PatWalters / rd_filters

A script to run structural alerts using the RDKit and ChEMBL
MIT License
125 stars 37 forks source link

CF2 SMARTS #3

Closed adalke closed 5 years ago

adalke commented 5 years ago

In Notes.txt you write that you replaced $(CF2) with [CF2] to make it something that RDKit will parse.

The "[CF2]" means "atom with isotope number 2 and is carbon and fluorine", which is impossible to match.

I think the SMARTS of $(CF2) is trying to be $(C(F)F). The "CF2" is supposed to be a SMARTS expression, but in this case it has the unclosed ring closure "2". SMARTSViewer also complains about the $(CF2) saying "SMARTS Warning: Unpaired ring bonds!"

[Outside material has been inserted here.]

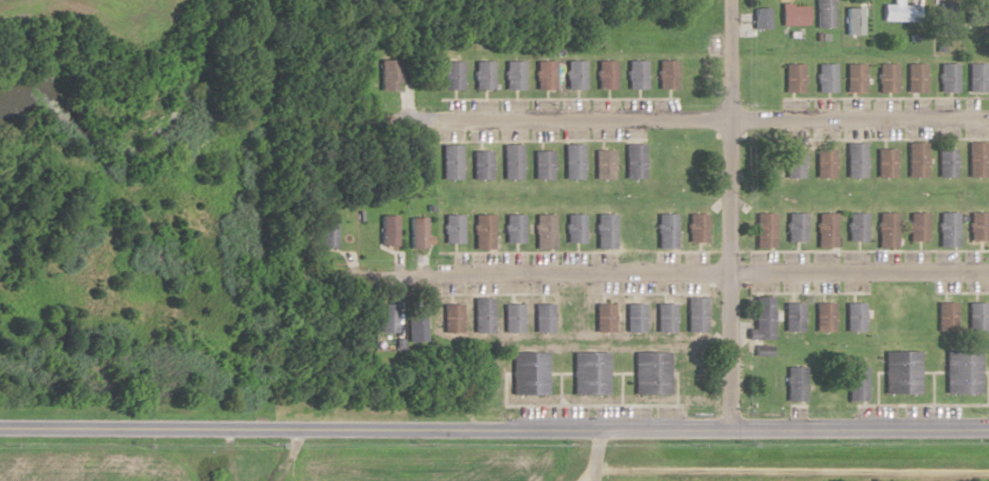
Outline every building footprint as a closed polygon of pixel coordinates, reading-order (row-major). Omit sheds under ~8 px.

This suggests that the ChEMBL tool ignores the illegal SMARTS. I wonder if it matches CF (when there aren't 2 fluorines), or if it ignores that term (ie, not match CF at all), or ignores any matches.

I see nothing wrong with your other fixes.

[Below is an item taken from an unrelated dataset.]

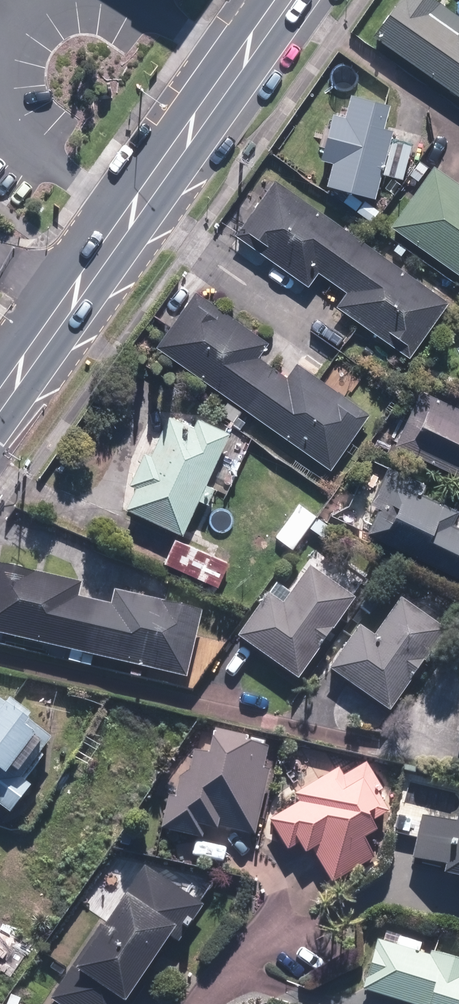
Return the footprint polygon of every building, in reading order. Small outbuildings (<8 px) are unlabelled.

PatWalters commented 5 years ago

Thanks, Andrew, I'll change that.

On Fri, Oct 5, 2018 at 7:02 AM Andrew Dalke notifications@github.com wrote:

In Notes.txt you write that you replaced $(CF2) with [CF2] to make it something that RDKit will parse.

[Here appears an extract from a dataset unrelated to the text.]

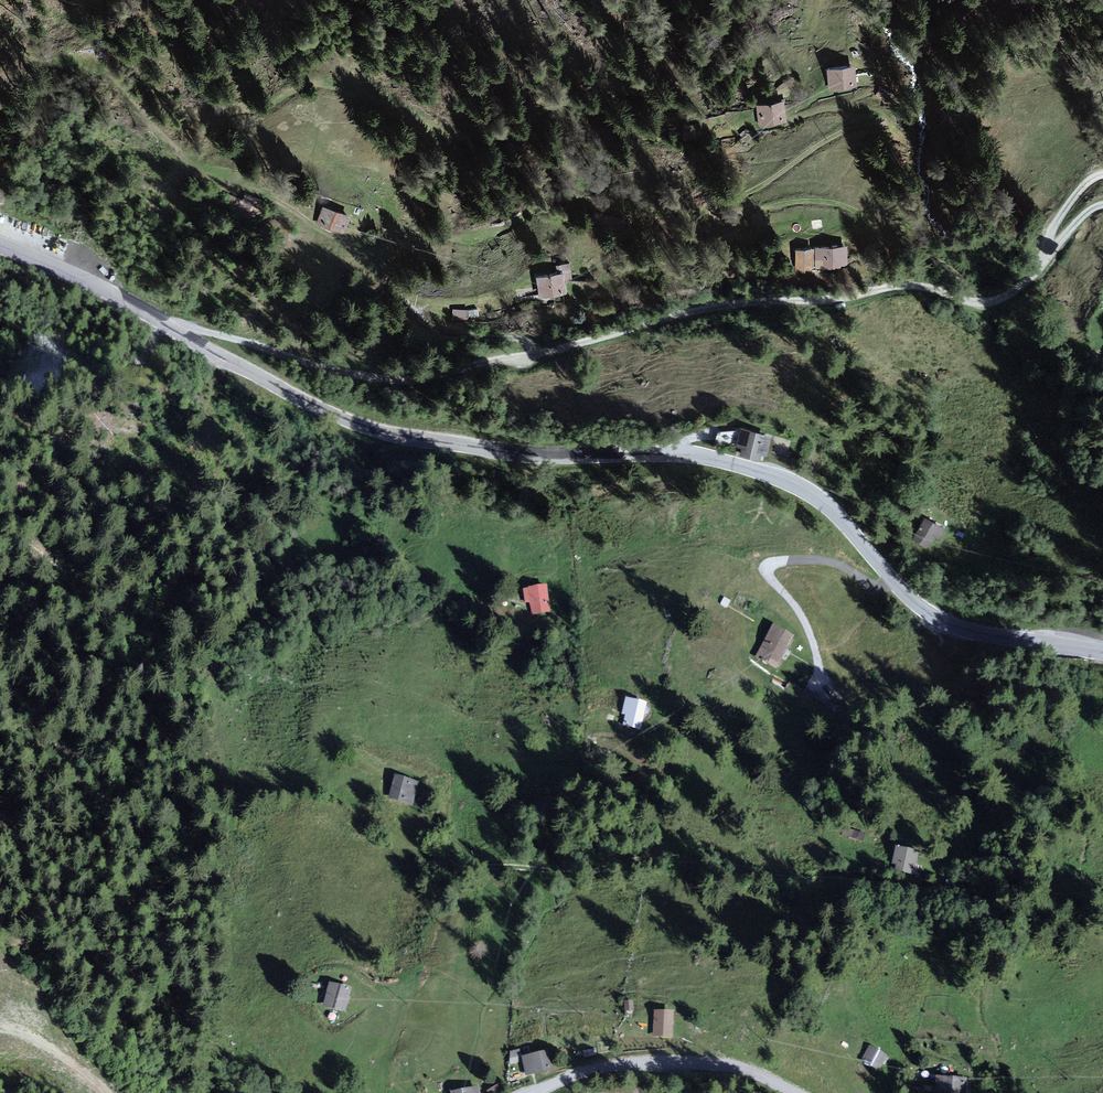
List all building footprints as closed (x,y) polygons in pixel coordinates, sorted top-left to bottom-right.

The "[CF2]" means "atom with isotope number 2 and is carbon and fluorine", which is impossible to match.

I think the SMARTS of $(CF2) is trying to be $(C(F)F). The "CF2" is supposed to be a SMARTS expression, but in this case it has the unclosed ring closure "2". SMARTSViewer also complains about the $(CF2) saying "SMARTS Warning: Unpaired ring bonds!"

This suggests that the ChEMBL tool ignores the illegal SMARTS. I wonder if it matches CF (when there aren't 2 fluorines), or if it ignores that term (ie, not match CF at all), or ignores any matches.

I see nothing wrong with your other fixes.

— You are receiving this because you are subscribed to this thread. Reply to this email directly, view it on GitHub https://github.com/PatWalters/rd_filters/issues/3, or mute the thread https://github.com/notifications/unsubscribe-auth/ACoqzTnS3ewkwni2WCGsoe1Y8_0DYI2Aks5uhzxWgaJpZM4XKAvM .

pieterhbos commented 5 years ago

To add to this, the alert_collection.csv contains 10 additional cases with "CF2". One in rule 196 and nine in rule 245. Replacing [CF2] with C(F)F fixes the issue

PatWalters commented 5 years ago

Sorry, thought I had fixed that one. The rules have been updated.